Pour mettre un terme aux débordements et aux violences qui ternissent régulièrement les vacances scolaires en Casamance, les autorités étatiques ont décidé de sévir. Le préfet du département de Ziguinchor, Latyr Ndiaye, a officiellement tapé du poing sur la table en signant, ce vendredi 3 juillet 2026, un arrêté préfectoral historique visant à réguler drastiquement les manifestations culturelles traditionnelles.
Cette nouvelle réglementation met en place un dispositif de contrôle rigoureux autour du Kankourang et du Diambadong, tout en prohibant purement et simplement certaines pratiques connexes.
Tolérance zéro pour le Sibondo et le Fanikendo
La mesure phare de cet arrêté réside dans la prohibition formelle de deux rites spécifiques. « Le Sibondo et le Fanikendo sont désormais strictement proscrits dans toute la commune de Ziguinchor. Les contrevenants s’exposent à la rigueur de la loi », a martelé Alpha Yaffa, vice-coordonnateur du tout nouveau comité de régulation.
Dans la même dynamique, le port de couteaux, machettes et autres armes blanches est rigoureusement interdit à l’ensemble des participants et spectateurs des cortèges, à l’exception unique et exclusive du Kankourang lui-même, conformément au rituel ancestral.
Une délivrance des visas sous haute surveillance
Fini l’anarchie dans les rues de la capitale du Sud. Désormais, aucune sortie culturelle ne pourra s’improviser. Un processus de filtrage strict a été instauré :
La commune a été sectorisée en cinq zones de contrôle distinctes.
Les associations ou structures organisatrices doivent obligatoirement déposer une demande préalable auprès des responsables de leur zone.
Après évaluation de la sécurité et de la faisabilité, les dossiers sont transmis au préfet, qui reste le seul habilité à accorder l’autorisation finale.

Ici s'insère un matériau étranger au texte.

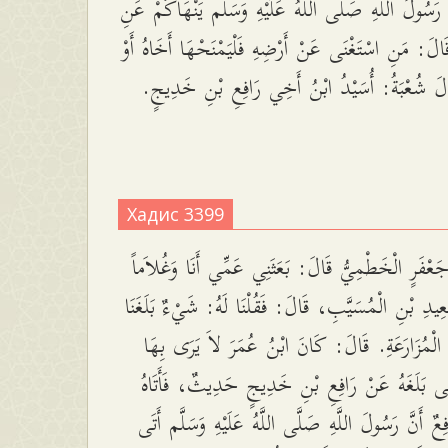
رَسُولَ اللَّهِ صَلَّى اللَّهُ عَلَيْهِ وَسَلَّم يَنْهَاكُمْ عَنِ
َالَ: مَنِ اسْتَغْنَى عَنْ أَرْضِهِ فَلْيَمْنَحْهَا أَخَاهُ أَوْ
َالَ شُعْبَةُ: أُسَيْدُ ابْنُ أَخِي رَافِعِ بْنِ خَدِيجٍ
Хадис 3399
ْفَرٍ الْخَطْمِيُّ قَالَ: بَعَثَنِي عَمِّي أَنَا وَغُلاَماً
عِيدِ بْنِ الْمُسَيَّبِ، قَالَ: فَقُلْنَا لَهُ: شَيْءٌ بَلَغَنَا
ْمُزَارَعَةِ. قَالَ: كَانَ ابْنُ عُمَرَ لاَ يَرَى بِهَا
َى بَلَغَهُ عَنْ رَافِعِ بْنِ خَدِيجٍ حَدِيثٌ، فَأَتَاهُ
افِعٌ أَنَّ رَسُولَ اللَّهِ صَلَّى اللَّهُ عَلَيْهِ وَسَلَّم أَتَى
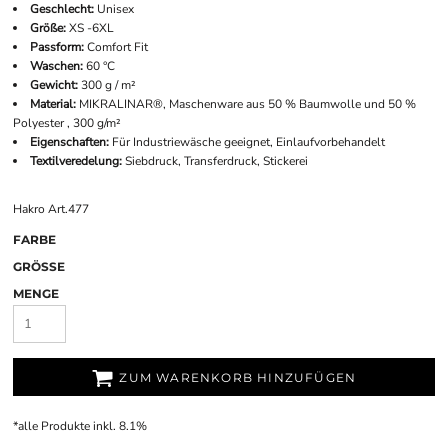
Geschlecht:
Unisex
Größe:
XS -6XL
Passform:
Comfort Fit
Waschen:
60 °C
Gewicht:
300 g / m²
Material:
MIKRALINAR®, Maschenware aus 50 % Baumwolle und 50 %
Polyester , 300 g/m²
Eigenschaften:
Für Industriewäsche geeignet, Einlaufvorbehandelt
Textilveredelung:
Siebdruck, Transferdruck, Stickerei
Hakro Art.477
FARBE
GRÖSSE
MENGE
ZUM WARENKORB HINZUFÜGEN
*
alle Produkte inkl. 8.1%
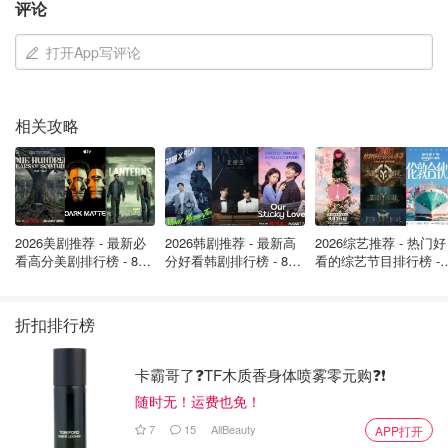
评论
打开App写评论
相关攻略
他径直走向唱片机。唱针落下瞬间，他仿佛回到年轻时挥洒
汗水的夜店时光。
2026美剧推荐 - 最新必
2026韩剧推荐 - 最新高
2026综艺推荐 - 热门好
看高分美剧排行榜 - 8月
分好看韩剧排行榜 - 8月
看的综艺节目排行榜 - 
最新: 《​​足球教练 》第
最新：丁海寅《我的荒
月最新:《​​伦敦合伙人
在舞动的人群中，父亲看到羞涩的少年儿子正向他张望。接
四季回归！
糖恋爱 》上线❣️
回归啦
着，他脑海中浮现儿子蹒跚学步、牙牙学语，以及婴儿时期
折扣排行榜
抬头冲他咧嘴笑的温馨画面。
卡霸哥了❓TF木质香身体喷雾零元购❓❗
场景切回当下。戴着耳机的儿子撞见父亲正陶醉于这份礼
随时无！运费也免！
物。
7
15
AllBeauty
APP打开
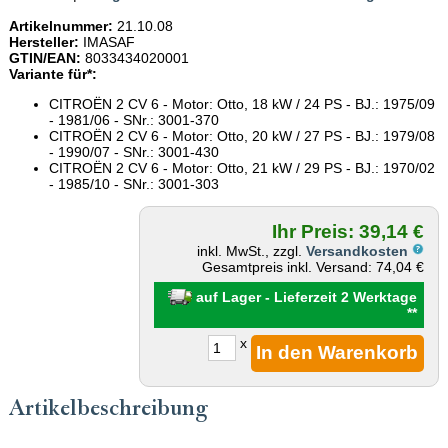
Artikelnummer:
21.10.08
Hersteller:
IMASAF
GTIN/EAN:
8033434020001
Variante für*:
CITROËN 2 CV 6 - Motor: Otto, 18 kW / 24 PS - BJ.: 1975/09
- 1981/06 - SNr.: 3001-370
CITROËN 2 CV 6 - Motor: Otto, 20 kW / 27 PS - BJ.: 1979/08
- 1990/07 - SNr.: 3001-430
CITROËN 2 CV 6 - Motor: Otto, 21 kW / 29 PS - BJ.: 1970/02
- 1985/10 - SNr.: 3001-303
Ihr Preis: 39,14 €
inkl. MwSt., zzgl.
Versandkosten
Gesamtpreis inkl. Versand: 74,04 €
auf Lager - Lieferzeit 2 Werktage
**
x
Artikelbeschreibung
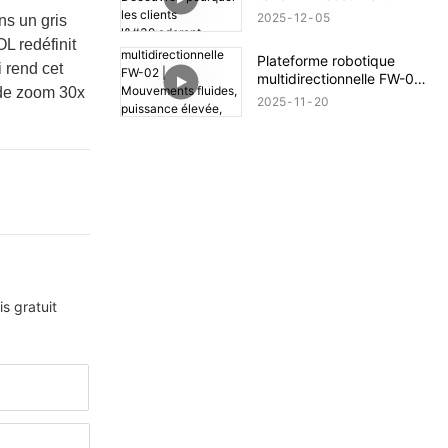
pourquoi les clients
2025
12
05
ns un gris
l'adorent
OL redéfinit
Plateforme robotique
i rend cet
multidirectionnelle FW-02 |
 de zoom 30x
Mouvements fluides,
2025
11
20
puissance élevée, adaptée
à tous les terrains
s gratuit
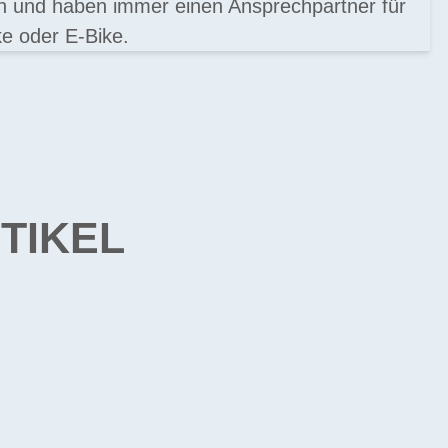
en und haben immer einen Ansprechpartner für
e oder E-Bike.
TIKEL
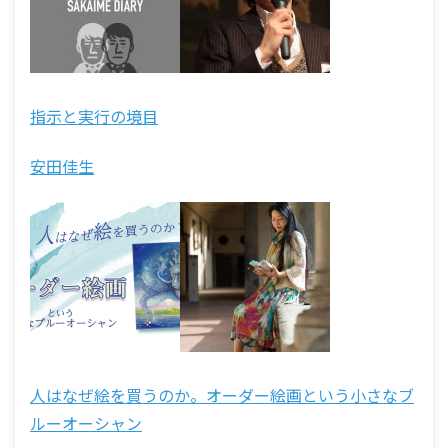
指示と実行の境目
安田佳生
人はなぜ絵を買うのか。オーダー絵画という小さなブ
ルーオーシャン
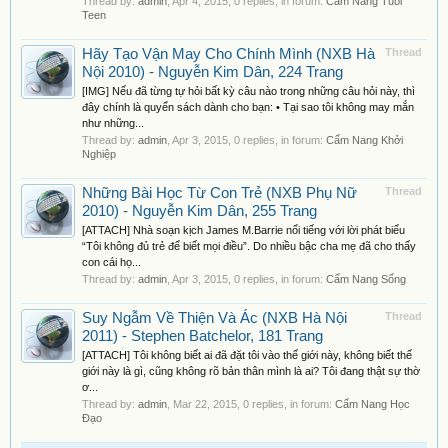
Thread by:
admin
,
Apr 4, 2015
, 0 replies, in forum:
Cẩm Nang Tuổi
Teen
Hãy Tạo Vận May Cho Chính Mình (NXB Hà
Thread
Nội 2010) - Nguyễn Kim Dân, 224 Trang
[IMG] Nếu đã từng tự hỏi bất kỳ câu nào trong những câu hỏi này, thì
đây chính là quyển sách dành cho bạn: • Tại sao tôi không may mắn
như những...
Thread by:
admin
,
Apr 3, 2015
, 0 replies, in forum:
Cẩm Nang Khởi
Nghiệp
Những Bài Học Từ Con Trẻ (NXB Phụ Nữ
Thread
2010) - Nguyễn Kim Dân, 255 Trang
[ATTACH] Nhà soạn kịch James M.Barrie nổi tiếng với lời phát biểu
“Tôi không đủ trẻ để biết mọi điều”. Do nhiều bậc cha mẹ đã cho thấy
con cái họ...
Thread by:
admin
,
Apr 3, 2015
, 0 replies, in forum:
Cẩm Nang Sống
Suy Ngẫm Về Thiện Và Ác (NXB Hà Nội
Thread
2011) - Stephen Batchelor, 181 Trang
[ATTACH] Tôi không biết ai đã đặt tôi vào thế giới này, không biết thế
giới này là gì, cũng không rõ bản thân mình là ai? Tôi đang thật sự thờ
ơ...
Thread by:
admin
,
Mar 22, 2015
, 0 replies, in forum:
Cẩm Nang Học
Đạo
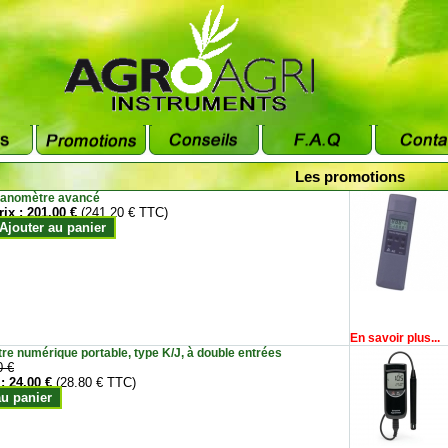
Les promotions
anomètre avancé
rix :
201.00 €
(241.20 € TTC)
Ajouter au panier
En savoir plus...
e numérique portable, type K/J, à double entrées
0 €
 :
24.00 €
(28.80 € TTC)
au panier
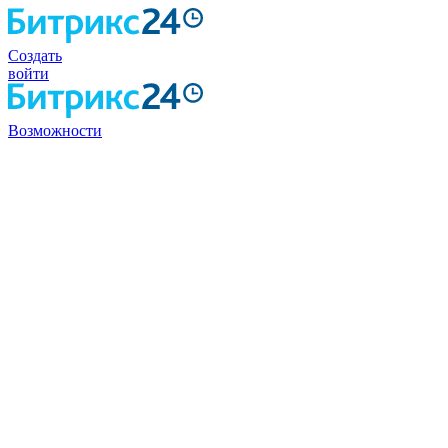
Создать
войти
Возможности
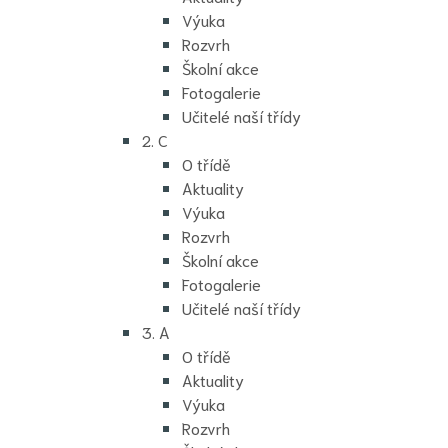
Výuka
Rozvrh
Školní akce
Fotogalerie
Učitelé naší třídy
2. C
O třídě
Aktuality
Výuka
Rozvrh
Školní akce
Fotogalerie
Učitelé naší třídy
3. A
O třídě
Aktuality
Výuka
Rozvrh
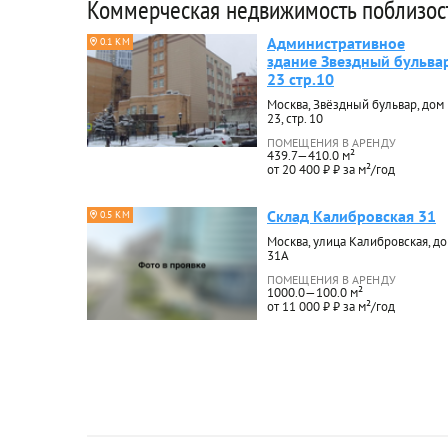
Коммерческая недвижимость поблизос
Административное
0.1 КМ
здание Звездный бульва
23 стр.10
Москва, Звёздный бульвар, дом
23, стр. 10
ПОМЕЩЕНИЯ В АРЕНДУ
439.7—410.0 м²
от 20 400 ₽ ₽ за м²/год
Склад Калибровская 31
0.5 КМ
Москва, улица Калибровская, д
31А
ПОМЕЩЕНИЯ В АРЕНДУ
1000.0—100.0 м²
от 11 000 ₽ ₽ за м²/год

Toute manifestation initiée sans ce précieux sésame administratif sera immédiatement qualifiée d’infraction et réprimée comme telle par les forces de l’ordre.
Un durcissement progressif face aux violences
Ce tournant réglementaire ne s’est pas fait au hasard. Il couronne une série de mesures restrictives entamées dès le 18 juin dernier, date à laquelle l’autorité préfectorale avait déjà interdit les rassemblements nocturnes, limitant les sorties rituelles dans une tranche horaire stricte allant de 6 heures du matin à 18 heures.
Avec la création de ce comité de contrôle sous la présidence directe du préfet Latyr Ndiaye, l’État entend préserver la beauté de ce patrimoine culturel immatériel tout en garantissant la sécurité des citoyens et la paix publique à Ziguinchor.